Heather J. Meeker on the CPL. It was approved in 2001 by the OSI, is a lot like the MPL. It was written to generalize the terms so that any OS originator (i.e., non-IBM) could use it.It came from the earlier IPL. Like the MPL, these licenses were intended to be accessible to lawyers and corporations. It is a viral license - version 0.5 was developed for Eclipse, the current version is 1.0.
The CPL distinguishes between original contributors and subsequent contributors. It also defines recipients. What you end up with is a stream of licensors (down the chain of contributors) - it's basically another way of saying sub-licensor, more or less (question from Larry Rosen). The CPL is explicit about copyright and patent licenses. The language I'm looking at on the screen was definitely written by a corporate lawyer - I nearly fell asleep just reading the first sentence.
Interesting isclaimer on infringement - the CPl puts the onus on the person wishing to redistribute to get patent rights if they are required. Definitely corporate friendly :) Another thing - subject to indemnification of contributors, distributors may offer different business terms to licensees. So, you can offer the software commercially for money.
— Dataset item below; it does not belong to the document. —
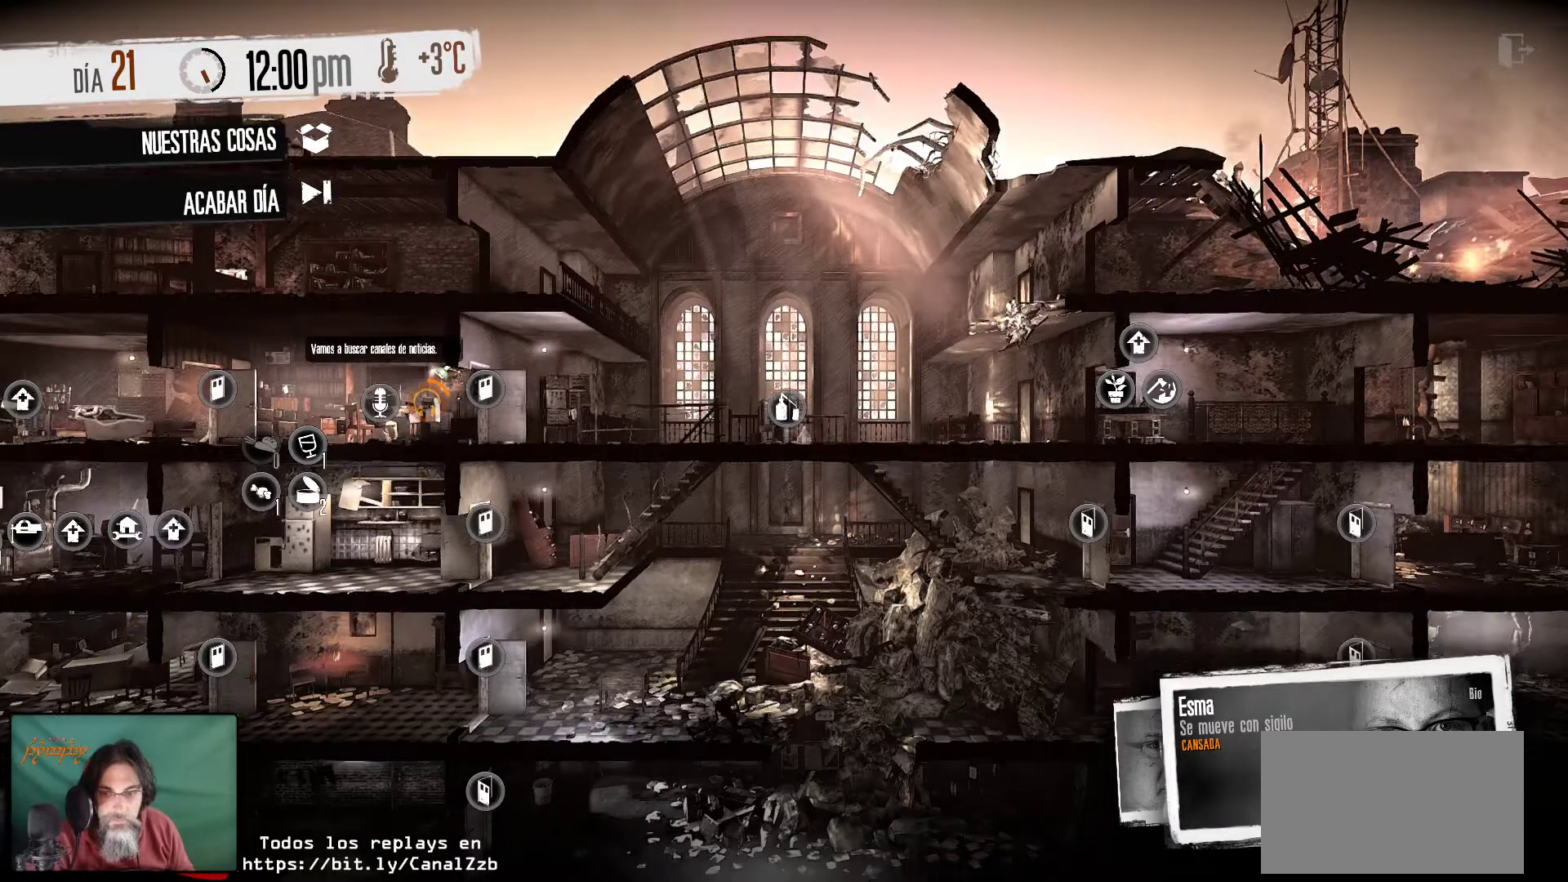
{"keys": [], "mouse": [], "mouse_move": "still", "events": []}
And another hint that this is a corporate license - the license explicitly states that each party waives its rights to a jury trial in any resulting litigation.
Interesting kicker on this last bit - the federal government has issues with automatic license termination and decisions about default litigation terms. Commercial firms probably have specific contracts for federal agencies for those cases - but that makes open source terms really interesting.